祐樹さんの予算は無限大ではありません。離婚を勝ち取るために費やすお金は少なければ少ない方が良いのですが、とはいえお金を渋ることで妻が離婚に応じてくれないのでは本末転倒。では離婚に対してどのような“値付け”をすれば良いのでしょうか。
「正直、疲れました。もういい加減、解放されて自由になりたいです」
祐樹さんはため息まじりにそう言いますが、外から見ると絵に書いたような幸せな家庭でした。上場企業の会社員で安定収入が保証された夫。家を守り、夫を支える専業主婦の妻、そして小学校に上がったばかりで可愛い盛りの息子さん。
しかも、3年前に購入したマイホームに引っ越してきたばかり。
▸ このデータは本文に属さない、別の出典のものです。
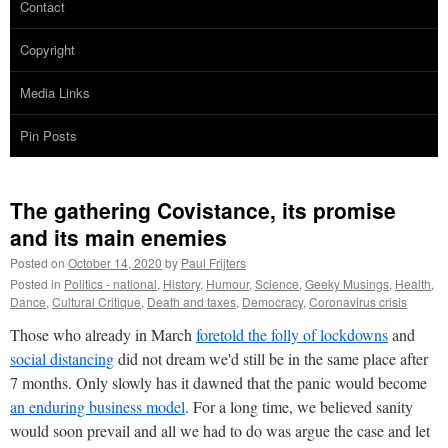
Contact
Copyright
Media Links
Pin Posts
The gathering Covistance, its promise
and its main enemies
Posted on
October 14, 2020
by
Paul Frijters
Posted in
Politics - national
,
History
,
Humour
,
Science
,
Geeky Musings
,
Health
,
Dance
,
Cultural Critique
,
Death and taxes
,
Democracy
,
Coronavirus crisis
Those who already in March
foretold the folly of lockdowns
and
social distancing
did not dream we'd still be in the same place after
7 months. Only slowly has it dawned that the panic would become
an enduring business model
. For a long time, we believed sanity
would soon prevail and all we had to do was argue the case and let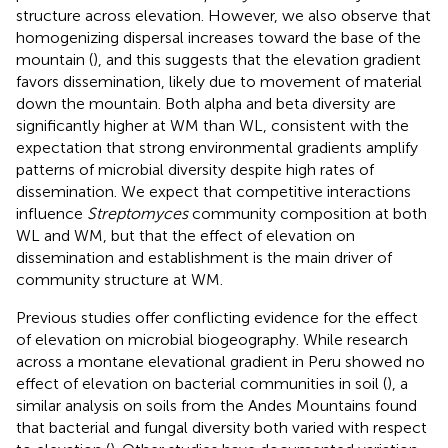
structure across elevation. However, we also observe that
homogenizing dispersal increases toward the base of the
mountain (
), and this suggests that the elevation gradient
favors dissemination, likely due to movement of material
down the mountain. Both alpha and beta diversity are
significantly higher at WM than WL, consistent with the
expectation that strong environmental gradients amplify
patterns of microbial diversity despite high rates of
dissemination. We expect that competitive interactions
influence
Streptomyces
community composition at both
WL and WM, but that the effect of elevation on
dissemination and establishment is the main driver of
community structure at WM.
Previous studies offer conflicting evidence for the effect
of elevation on microbial biogeography. While research
across a montane elevational gradient in Peru showed no
effect of elevation on bacterial communities in soil (
), a
similar analysis on soils from the Andes Mountains found
that bacterial and fungal diversity both varied with respect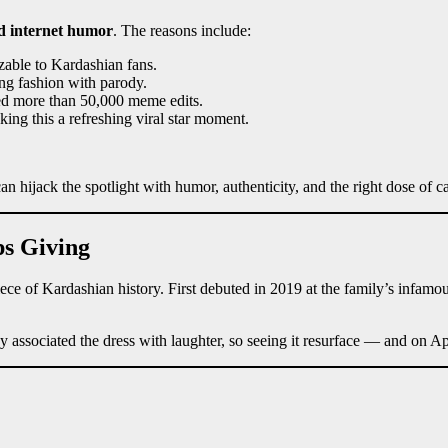
d internet humor
. The reasons include:
zable to Kardashian fans.
ng fashion with parody.
ed more than 50,000 meme edits.
king this a refreshing viral star moment.
an hijack the spotlight with humor, authenticity, and the right dose of 
ps Giving
 piece of Kardashian history. First debuted in 2019 at the family’s inf
y associated the dress with laughter, so seeing it resurface — and on Ap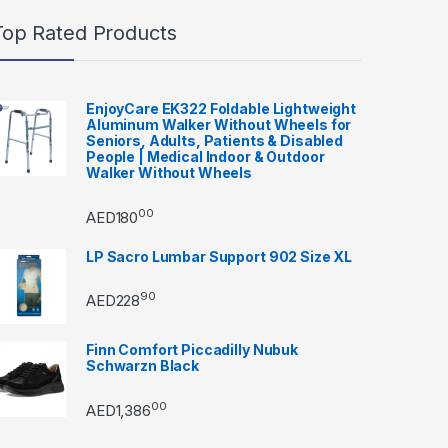
Top Rated Products
EnjoyCare EK322 Foldable Lightweight
Aluminum Walker Without Wheels for
Seniors, Adults, Patients & Disabled
People | Medical Indoor & Outdoor
Walker Without Wheels
00
AED
180
LP Sacro Lumbar Support 902 Size XL
90
AED
228
Finn Comfort Piccadilly Nubuk
Schwarzn Black
00
AED
1,386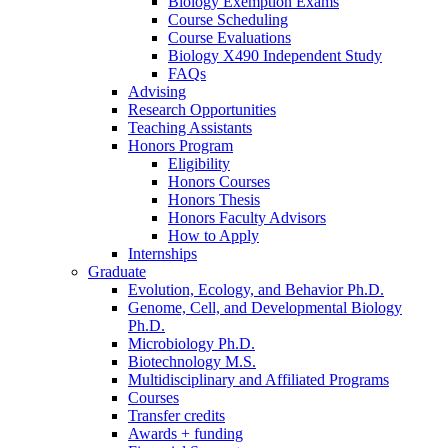
Biology Exemption Exams
Course Scheduling
Course Evaluations
Biology X490 Independent Study
FAQs
Advising
Research Opportunities
Teaching Assistants
Honors Program
Eligibility
Honors Courses
Honors Thesis
Honors Faculty Advisors
How to Apply
Internships
Graduate
Evolution, Ecology, and Behavior Ph.D.
Genome, Cell, and Developmental Biology
Ph.D.
Microbiology Ph.D.
Biotechnology M.S.
Multidisciplinary and Affiliated Programs
Courses
Transfer credits
Awards + funding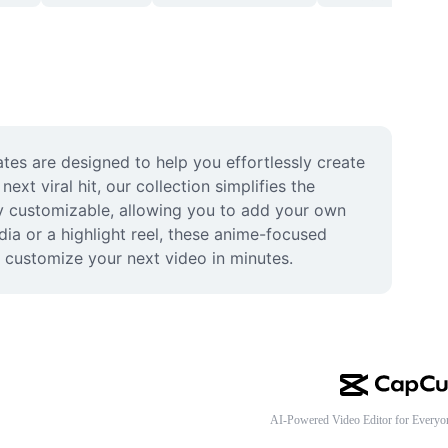
tes are designed to help you effortlessly create 
t viral hit, our collection simplifies the 
ly customizable, allowing you to add your own 
ia or a highlight reel, these anime-focused 
o customize your next video in minutes.
AI-Powered Video Editor for Everyo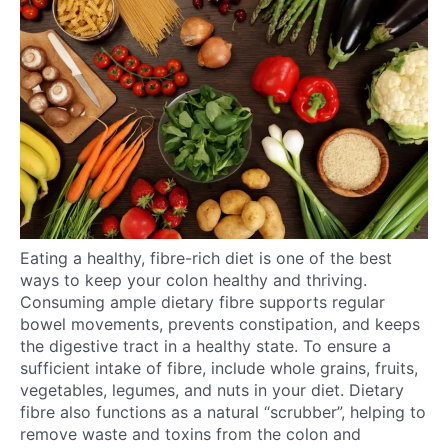
Eating a healthy, fibre-rich diet is one of the best
ways to keep your colon healthy and thriving.
Consuming ample dietary fibre supports regular
bowel movements, prevents constipation, and keeps
the digestive tract in a healthy state. To ensure a
sufficient intake of fibre, include whole grains, fruits,
vegetables, legumes, and nuts in your diet. Dietary
fibre also functions as a natural “scrubber”, helping to
remove waste and toxins from the colon and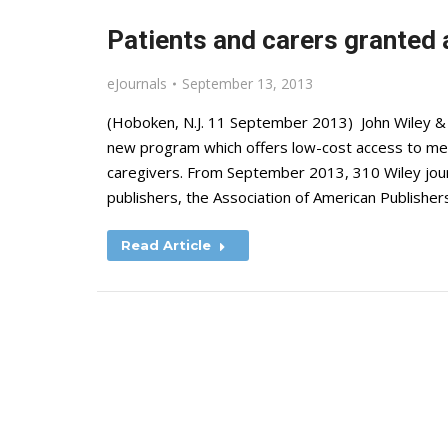
Patients and carers granted 
eJournals
September 13, 2013
(Hoboken, N.J. 11 September 2013) John Wiley & So
new program which offers low-cost access to medic
caregivers. From September 2013, 310 Wiley journa
publishers, the Association of American Publisher
Read Article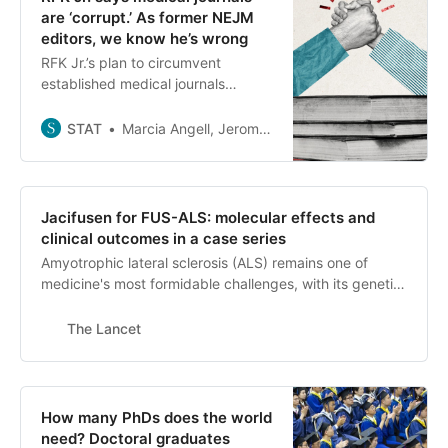
are ‘corrupt.’ As former NEJM
editors, we know he’s wrong
RFK Jr.’s plan to circumvent
established medical journals
smacks more of retaliation than
reform, write three former NEJM
STAT
Marcia Angell, Jerome P. Kassirer, Robert Steinbrook
editors.
Jacifusen for FUS-ALS: molecular effects and
clinical outcomes in a case series
Amyotrophic lateral sclerosis (ALS) remains one of
medicine's most formidable challenges, with its genetic
forms offering unique opportunities for targeted
intervention. Among these, mutations in the FUS gene
The Lancet
cause a particularly severe form of ALS, often affecting
young patients, with rapid progression and poor
outcomes.1 The development of gene-silencing
therapies has gained momentum, with notable progress
How many PhDs does the world
in the treatment of SOD1-ALS, for which tofersen (an
need? Doctoral graduates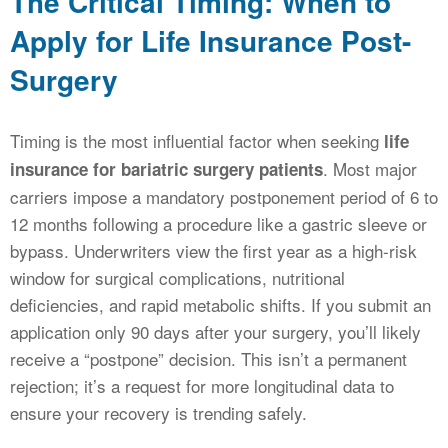
The Critical Timing: When to
Apply for Life Insurance Post-
Surgery
Timing is the most influential factor when seeking
life
. Most major
insurance for bariatric surgery patients
carriers impose a mandatory postponement period of 6 to
12 months following a procedure like a gastric sleeve or
bypass. Underwriters view the first year as a high-risk
window for surgical complications, nutritional
deficiencies, and rapid metabolic shifts. If you submit an
application only 90 days after your surgery, you’ll likely
receive a “postpone” decision. This isn’t a permanent
rejection; it’s a request for more longitudinal data to
ensure your recovery is trending safely.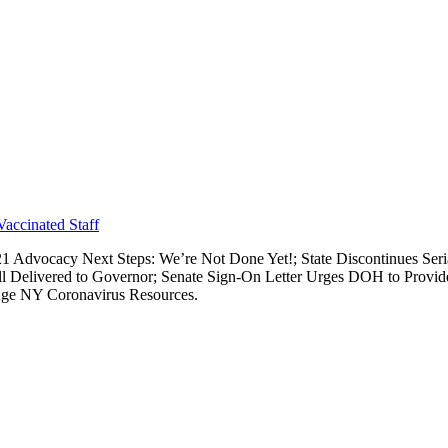
Vaccinated Staff
021 Advocacy Next Steps: We’re Not Done Yet!; State Discontinues S
l Delivered to Governor; Senate Sign-On Letter Urges DOH to Provid
gAge NY Coronavirus Resources.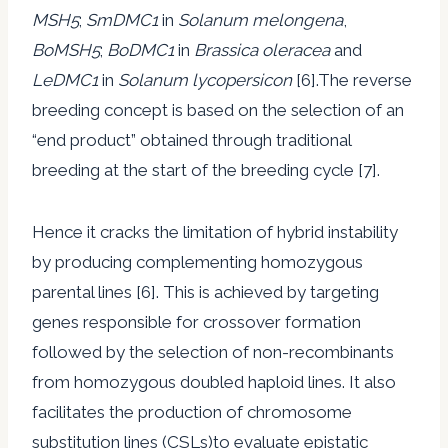
MSH5
;
SmDMC1
in
Solanum melongena
,
BoMSH5
;
BoDMC1
in
Brassica oleracea
and
LeDMC1
in
Solanum lycopersicon
[6].The reverse
breeding concept is based on the selection of an
“end product” obtained through traditional
breeding at the start of the breeding cycle [7].
Hence it cracks the limitation of hybrid instability
by producing complementing homozygous
parental lines [6]. This is achieved by targeting
genes responsible for crossover formation
followed by the selection of non-recombinants
from homozygous doubled haploid lines. It also
facilitates the production of chromosome
substitution lines (CSLs)to evaluate epistatic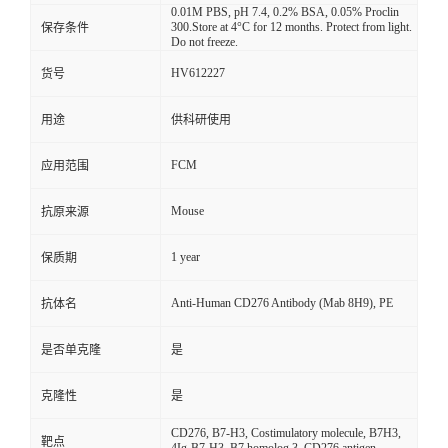
0.01M PBS, pH 7.4, 0.2% BSA, 0.05% Proclin
300.Store at 4°C for 12 months. Protect from light.
保存条件
Do not freeze.
HV612227
货号
用途
供科研使用
FCM
应用范围
Mouse
抗原来源
1 year
保质期
Anti-Human CD276 Antibody (Mab 8H9), PE
抗体名
是否单克隆
是
克隆性
是
CD276, B7-H3, Costimulatory molecule, B7H3,
靶点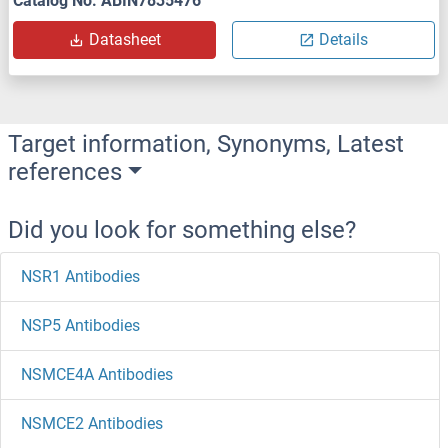
Catalog No. ABIN7835476
Datasheet
Details
Target information, Synonyms, Latest
references
Did you look for something else?
NSR1 Antibodies
NSP5 Antibodies
NSMCE4A Antibodies
NSMCE2 Antibodies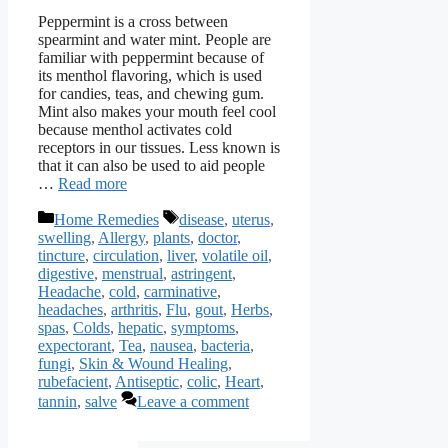
Peppermint is a cross between
spearmint and water mint. People are
familiar with peppermint because of
its menthol flavoring, which is used
for candies, teas, and chewing gum.
Mint also makes your mouth feel cool
because menthol activates cold
receptors in our tissues. Less known is
that it can also be used to aid people
…
Read more
Categories
Tags
Home Remedies
disease
,
uterus
,
swelling
,
Allergy
,
plants
,
doctor
,
tincture
,
circulation
,
liver
,
volatile oil
,
digestive
,
menstrual
,
astringent
,
Headache
,
cold
,
carminative
,
headaches
,
arthritis
,
Flu
,
gout
,
Herbs
,
spas
,
Colds
,
hepatic
,
symptoms
,
expectorant
,
Tea
,
nausea
,
bacteria
,
fungi
,
Skin & Wound Healing
,
rubefacient
,
Antiseptic
,
colic
,
Heart
,
tannin
,
salve
Leave a comment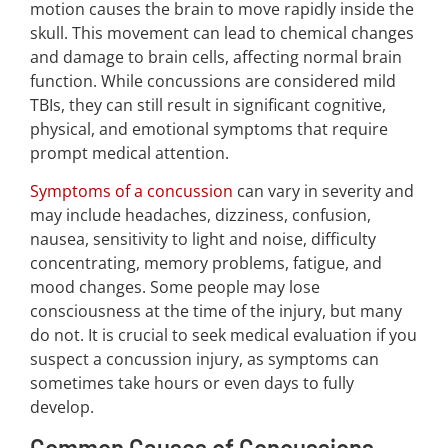
motion causes the brain to move rapidly inside the
skull. This movement can lead to chemical changes
and damage to brain cells, affecting normal brain
function. While concussions are considered mild
TBIs, they can still result in significant cognitive,
physical, and emotional symptoms that require
prompt medical attention.
Symptoms of a concussion
can vary in severity and
may include headaches, dizziness, confusion,
nausea, sensitivity to light and noise, difficulty
concentrating, memory problems, fatigue, and
mood changes. Some people may lose
consciousness at the time of the injury, but many
do not. It is crucial to seek medical evaluation if you
suspect a concussion injury, as symptoms can
sometimes take hours or even days to fully
develop.
Common Causes of Concussions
住宅ローンの返済はこの先、34年間も続き、残債務はまだ4200万円もあるのですが、そのことを差し引いても、祐樹さん夫婦には明るい未来が待っているように思えました。
しかし、家庭の「内」に入ると景色は一変。
家にいるのは妻子のみ。祐樹さんは家を出て、実家に戻り、すでに1年が経過。祐樹さん家族はすでに崩壊した状態だったのです。
「息子のことを考えると苦渋の決断でした」と振り返りますが、祐樹さんは電話やメール、LINEで何度も妻に伝えました。「離婚して欲しい」と。しかし、妻から前向きな返事を得られず、時間ばかりが過ぎ、別居のまま2021年をむかえたのです。